Le groupe a annoncé mercredi avoir réduit de plus de moitié sa perte nette au troisième trimestre et prévoit de disposer pour l'ensemble de l'année d'argent dans ses coffres, un signal positif pour ses actionnaires.

Mattel, qui a fait état mardi de résultats trimestriels supérieurs aux attentes à la faveur des ventes solides de sa célèbre poupée Barbie et de ses voitures miniatures Hot Wheels, s'envolait pour sa part de 17,38%.

Le fabricant de produits d'hygiène Johnson & Johnson prenait 2,58%. Après avoir rappelé mi-octobre un lot de 33.000 flacons de talc aux Etats-Unis suite à la détection de traces d'amiante dans un d'entre eux, le groupe a assuré mardi que de nouveaux tests avaient conclu à l'absence de ce produit chimique.

L'éditeur américain de jeux vidéo Electronic Arts (EA) a affiché des résultats meilleurs qu'attendu au deuxième trimestre grâce aux stars de sa franchise et à un changement comptable lié à la fiscalité en Suisse. Mais le report de la sortie de son jeu NBA Live a déçu et le titre reculait de 1,44%.
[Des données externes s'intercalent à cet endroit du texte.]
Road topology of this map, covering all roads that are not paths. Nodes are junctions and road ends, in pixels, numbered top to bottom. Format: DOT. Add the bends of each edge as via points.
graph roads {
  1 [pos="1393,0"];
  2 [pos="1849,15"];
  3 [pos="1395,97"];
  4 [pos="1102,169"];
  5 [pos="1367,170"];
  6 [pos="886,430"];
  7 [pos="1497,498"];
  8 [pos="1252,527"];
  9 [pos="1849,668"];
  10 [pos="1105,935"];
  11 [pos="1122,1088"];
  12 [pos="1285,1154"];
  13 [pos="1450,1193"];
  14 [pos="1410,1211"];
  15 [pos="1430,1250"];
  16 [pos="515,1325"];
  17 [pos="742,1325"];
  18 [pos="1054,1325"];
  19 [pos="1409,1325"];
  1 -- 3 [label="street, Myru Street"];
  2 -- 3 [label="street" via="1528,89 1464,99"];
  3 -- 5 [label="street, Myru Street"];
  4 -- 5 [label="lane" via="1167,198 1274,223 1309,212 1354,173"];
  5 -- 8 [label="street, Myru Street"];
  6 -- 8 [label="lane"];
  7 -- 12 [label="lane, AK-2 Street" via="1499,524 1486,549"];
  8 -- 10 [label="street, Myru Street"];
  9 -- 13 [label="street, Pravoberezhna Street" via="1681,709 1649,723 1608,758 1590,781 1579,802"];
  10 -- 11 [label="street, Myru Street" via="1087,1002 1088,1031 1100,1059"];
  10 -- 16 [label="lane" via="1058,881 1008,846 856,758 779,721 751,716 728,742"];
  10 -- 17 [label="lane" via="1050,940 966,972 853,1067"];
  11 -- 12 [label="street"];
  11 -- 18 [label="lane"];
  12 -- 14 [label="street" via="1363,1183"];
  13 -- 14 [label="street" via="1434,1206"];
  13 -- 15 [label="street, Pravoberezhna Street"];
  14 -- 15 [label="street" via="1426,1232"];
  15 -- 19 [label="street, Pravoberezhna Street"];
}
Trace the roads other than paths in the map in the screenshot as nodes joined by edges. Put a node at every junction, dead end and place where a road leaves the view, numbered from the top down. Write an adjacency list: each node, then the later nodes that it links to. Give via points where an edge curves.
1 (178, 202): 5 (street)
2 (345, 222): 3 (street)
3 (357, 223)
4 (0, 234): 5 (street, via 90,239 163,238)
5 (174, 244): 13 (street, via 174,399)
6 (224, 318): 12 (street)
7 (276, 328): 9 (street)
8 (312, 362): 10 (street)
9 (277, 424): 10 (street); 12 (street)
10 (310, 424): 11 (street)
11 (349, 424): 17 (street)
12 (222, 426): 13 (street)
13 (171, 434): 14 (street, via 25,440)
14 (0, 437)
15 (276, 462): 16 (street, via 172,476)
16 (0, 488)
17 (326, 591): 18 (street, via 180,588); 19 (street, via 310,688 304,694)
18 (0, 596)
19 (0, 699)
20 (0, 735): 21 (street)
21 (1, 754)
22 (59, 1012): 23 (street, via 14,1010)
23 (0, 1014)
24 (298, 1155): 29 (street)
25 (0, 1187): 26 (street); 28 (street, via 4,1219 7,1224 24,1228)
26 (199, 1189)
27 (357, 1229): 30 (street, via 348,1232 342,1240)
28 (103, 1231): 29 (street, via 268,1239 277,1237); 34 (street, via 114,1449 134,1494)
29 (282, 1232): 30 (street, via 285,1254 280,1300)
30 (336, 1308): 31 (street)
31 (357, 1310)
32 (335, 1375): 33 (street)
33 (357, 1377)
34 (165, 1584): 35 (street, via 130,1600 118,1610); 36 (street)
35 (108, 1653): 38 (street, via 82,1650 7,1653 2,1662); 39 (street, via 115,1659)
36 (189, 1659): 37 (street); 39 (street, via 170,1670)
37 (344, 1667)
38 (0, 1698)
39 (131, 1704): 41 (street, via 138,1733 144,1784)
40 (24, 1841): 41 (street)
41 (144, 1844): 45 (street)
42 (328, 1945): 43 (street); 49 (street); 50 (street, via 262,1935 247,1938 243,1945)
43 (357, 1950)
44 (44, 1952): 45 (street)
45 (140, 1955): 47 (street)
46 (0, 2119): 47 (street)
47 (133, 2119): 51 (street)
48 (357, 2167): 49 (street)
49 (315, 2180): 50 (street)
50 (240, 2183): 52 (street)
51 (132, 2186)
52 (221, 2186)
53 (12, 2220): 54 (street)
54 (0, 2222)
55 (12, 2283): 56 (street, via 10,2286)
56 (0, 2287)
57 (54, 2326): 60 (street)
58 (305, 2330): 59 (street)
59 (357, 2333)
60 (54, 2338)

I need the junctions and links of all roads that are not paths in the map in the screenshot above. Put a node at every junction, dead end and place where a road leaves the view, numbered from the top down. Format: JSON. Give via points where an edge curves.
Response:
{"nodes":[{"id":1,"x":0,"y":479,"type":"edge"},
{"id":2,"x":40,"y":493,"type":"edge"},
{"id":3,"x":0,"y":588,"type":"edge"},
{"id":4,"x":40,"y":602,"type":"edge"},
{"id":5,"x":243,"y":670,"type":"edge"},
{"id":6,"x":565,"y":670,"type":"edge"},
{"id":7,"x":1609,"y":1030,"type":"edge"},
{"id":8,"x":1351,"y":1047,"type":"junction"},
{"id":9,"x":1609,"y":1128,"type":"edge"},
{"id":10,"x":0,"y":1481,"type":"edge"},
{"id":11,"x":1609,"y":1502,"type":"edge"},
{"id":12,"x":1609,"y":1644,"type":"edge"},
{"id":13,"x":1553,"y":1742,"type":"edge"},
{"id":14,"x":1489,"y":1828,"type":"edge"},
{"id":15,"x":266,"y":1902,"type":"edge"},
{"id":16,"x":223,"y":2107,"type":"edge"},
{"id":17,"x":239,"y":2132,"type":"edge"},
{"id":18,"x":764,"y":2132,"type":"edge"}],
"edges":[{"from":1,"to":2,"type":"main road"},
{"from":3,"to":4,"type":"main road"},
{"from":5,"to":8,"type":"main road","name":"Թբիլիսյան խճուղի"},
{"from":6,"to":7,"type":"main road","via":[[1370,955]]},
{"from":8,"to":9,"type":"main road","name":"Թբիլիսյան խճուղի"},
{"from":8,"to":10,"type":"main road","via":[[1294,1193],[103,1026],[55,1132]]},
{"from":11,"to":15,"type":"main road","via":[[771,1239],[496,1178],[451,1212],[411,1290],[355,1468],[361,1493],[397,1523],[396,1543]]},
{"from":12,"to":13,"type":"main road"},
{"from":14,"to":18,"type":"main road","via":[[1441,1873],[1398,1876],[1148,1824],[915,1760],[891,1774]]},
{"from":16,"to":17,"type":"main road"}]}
Après la clôture mercredi, ce sera au tour d'Apple et Facebook de dévoiler leurs propres chiffres.

Le constructeur automobile italo-américain Fiat Chrysler montait par ailleurs de 0,14% à New York. Le groupe a confirmé mercredi être en pourparlers avec le français PSA (Peugeot, Citroën) pour créer le numéro 4 mondial du secteur.